*** Begin section ***

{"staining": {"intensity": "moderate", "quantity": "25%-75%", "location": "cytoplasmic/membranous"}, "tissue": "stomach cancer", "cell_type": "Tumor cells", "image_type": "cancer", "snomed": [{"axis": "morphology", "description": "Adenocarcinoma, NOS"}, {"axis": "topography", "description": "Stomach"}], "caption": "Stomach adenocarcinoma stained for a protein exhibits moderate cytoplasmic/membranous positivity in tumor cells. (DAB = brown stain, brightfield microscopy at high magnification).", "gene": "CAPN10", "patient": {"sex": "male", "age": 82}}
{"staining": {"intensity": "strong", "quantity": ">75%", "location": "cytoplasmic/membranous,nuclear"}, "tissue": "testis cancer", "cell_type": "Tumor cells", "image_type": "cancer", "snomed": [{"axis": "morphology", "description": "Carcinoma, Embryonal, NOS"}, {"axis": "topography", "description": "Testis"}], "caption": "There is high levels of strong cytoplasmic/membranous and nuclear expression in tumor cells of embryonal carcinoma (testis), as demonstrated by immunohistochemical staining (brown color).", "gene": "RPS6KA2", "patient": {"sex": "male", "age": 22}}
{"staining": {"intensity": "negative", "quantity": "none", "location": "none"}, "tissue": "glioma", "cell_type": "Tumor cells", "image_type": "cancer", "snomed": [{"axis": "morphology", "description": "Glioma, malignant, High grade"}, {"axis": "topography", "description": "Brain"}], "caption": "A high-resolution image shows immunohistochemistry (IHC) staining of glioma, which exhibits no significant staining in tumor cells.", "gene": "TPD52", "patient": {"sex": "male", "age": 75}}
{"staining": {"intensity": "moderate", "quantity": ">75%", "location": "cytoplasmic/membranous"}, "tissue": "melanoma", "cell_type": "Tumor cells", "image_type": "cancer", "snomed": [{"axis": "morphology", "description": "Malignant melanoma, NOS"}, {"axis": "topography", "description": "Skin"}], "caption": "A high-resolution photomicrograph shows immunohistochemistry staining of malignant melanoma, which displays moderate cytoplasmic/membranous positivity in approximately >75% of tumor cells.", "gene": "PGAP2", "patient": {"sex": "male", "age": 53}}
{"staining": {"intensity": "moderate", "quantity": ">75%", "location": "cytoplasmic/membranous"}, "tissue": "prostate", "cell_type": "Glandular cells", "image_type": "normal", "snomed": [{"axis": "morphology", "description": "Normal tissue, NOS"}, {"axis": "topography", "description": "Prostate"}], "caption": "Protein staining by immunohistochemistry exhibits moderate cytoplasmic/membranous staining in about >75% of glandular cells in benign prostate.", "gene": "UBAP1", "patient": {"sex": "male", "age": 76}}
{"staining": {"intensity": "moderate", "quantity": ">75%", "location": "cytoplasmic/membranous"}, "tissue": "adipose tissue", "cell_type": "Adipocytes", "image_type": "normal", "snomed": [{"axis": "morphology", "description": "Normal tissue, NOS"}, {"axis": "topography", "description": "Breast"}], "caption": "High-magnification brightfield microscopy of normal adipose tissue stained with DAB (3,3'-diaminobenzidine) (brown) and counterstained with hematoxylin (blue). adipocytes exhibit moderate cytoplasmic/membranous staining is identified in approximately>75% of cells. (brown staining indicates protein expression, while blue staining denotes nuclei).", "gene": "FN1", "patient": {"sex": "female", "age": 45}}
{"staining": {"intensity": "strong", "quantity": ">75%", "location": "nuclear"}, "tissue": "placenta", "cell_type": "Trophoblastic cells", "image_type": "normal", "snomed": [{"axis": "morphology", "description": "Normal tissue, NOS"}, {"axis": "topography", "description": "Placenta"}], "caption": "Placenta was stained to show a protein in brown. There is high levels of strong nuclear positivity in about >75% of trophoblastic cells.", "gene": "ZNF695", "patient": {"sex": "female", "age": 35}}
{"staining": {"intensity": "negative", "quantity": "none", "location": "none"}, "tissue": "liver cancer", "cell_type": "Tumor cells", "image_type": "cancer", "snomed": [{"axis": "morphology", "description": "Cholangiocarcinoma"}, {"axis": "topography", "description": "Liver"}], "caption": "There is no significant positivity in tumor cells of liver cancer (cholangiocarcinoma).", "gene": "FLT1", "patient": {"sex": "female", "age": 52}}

*** End section ***

• **WHAT THE TASK ASKS**:
Extract every line from the one containing "was stained to" through the last line of the data, inclusive, exactly as written.

• **ANSWER AREA**:
{"staining": {"intensity": "strong", "quantity": ">75%", "location": "nuclear"}, "tissue": "placenta", "cell_type": "Trophoblastic cells", "image_type": "normal", "snomed": [{"axis": "morphology", "description": "Normal tissue, NOS"}, {"axis": "topography", "description": "Placenta"}], "caption": "Placenta was stained to show a protein in brown. There is high levels of strong nuclear positivity in about >75% of trophoblastic cells.", "gene": "ZNF695", "patient": {"sex": "female", "age": 35}}
{"staining": {"intensity": "negative", "quantity": "none", "location": "none"}, "tissue": "liver cancer", "cell_type": "Tumor cells", "image_type": "cancer", "snomed": [{"axis": "morphology", "description": "Cholangiocarcinoma"}, {"axis": "topography", "description": "Liver"}], "caption": "There is no significant positivity in tumor cells of liver cancer (cholangiocarcinoma).", "gene": "FLT1", "patient": {"sex": "female", "age": 52}}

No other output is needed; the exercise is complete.